The system also aims to integrate systems used by regional revenue authorities, transporters, shippers, clearing agents, ports and customs to provide real time information and facilitate uninterrupted movement of goods across borders, according to a statement from the Common Market for Eastern and Southern Africa (Comesa) secretariat in Zambia seen by Business Review.
Malawi largely depends on her neighbours for accessing ports and international markets.
Transport alone, according to available figures, accounts for up to 60 percent of the landed cost of the product.
Delays arising from lengthy procedures at weight control points and police road blocks within the region have been identified as major non-tariff barriers hindering free-flow trade.
Comesa public relations officer Mwangi Gakunga said the online trade facilitation tool that is being used by players in the transport chain within the trade bloc will effectively manage transit goods and consequently reduce the cost of doing business.
He said the rollout of the Comesa Cvtfs in Malawi was conducted from July 21 to 26 2014 by a technical team from Comesa which set up the system’s control centre at the Malawi Revenue Authority (MRA).
“Cvtfs provides full visibility, in real time, of all tagged consignments from source to destination. It provides an effective solution for cargo tracking management and the system is accessible to customs authorities, freight forwarders, insurance companies, banks, port authorities, container freight stations and traders to mention but a few,” said Gakunga.
He said a draft memorandum of understanding (MoU) on the implementation of the online trade system in Malawi and an operation manual were submitted to MRA and was expected to review and submit to Comesa secretariat by August 10 2014 in preparation for commercialization of the system.

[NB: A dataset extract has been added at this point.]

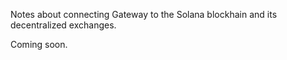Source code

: Notes about connecting Gateway to the Solana blockhain and its decentralized exchanges.

Coming soon.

Gakunga said discussions regarding the commercialisation of Cvtfs and preparation for its usage on fuel tankers, open bulk cargo and vehicle locks were initiated in preparation of the system’s roll out.
“Prior to the rollout, a selection of border points and transit routes was done in addition to training of assigned MRA experts on the system. Testing of export of high valued cargo such as tea and imports have been successfully carried out for three key routes: Mwanza to Blantyre, Blantyre to Muloza and Dedza to Lilongwe,” he said.
With these innovations, MRA is now in the process of setting up inspection zones where the arming, inspection and disarming by assigned officers will be carried out.
Meanwhile, Ethiopia and Djibouti have resumed activities towards the implementation of the Cvtfs along their main transit corridor, following a joint meeting between representatives of the two States to iron out the challenges that have led to delays in rolling out the system.
Cvtfs has been successfully implemented in the northern corridor comprising Kenya, Uganda, Rwanda and the Democratic Republic of Congo (DRC).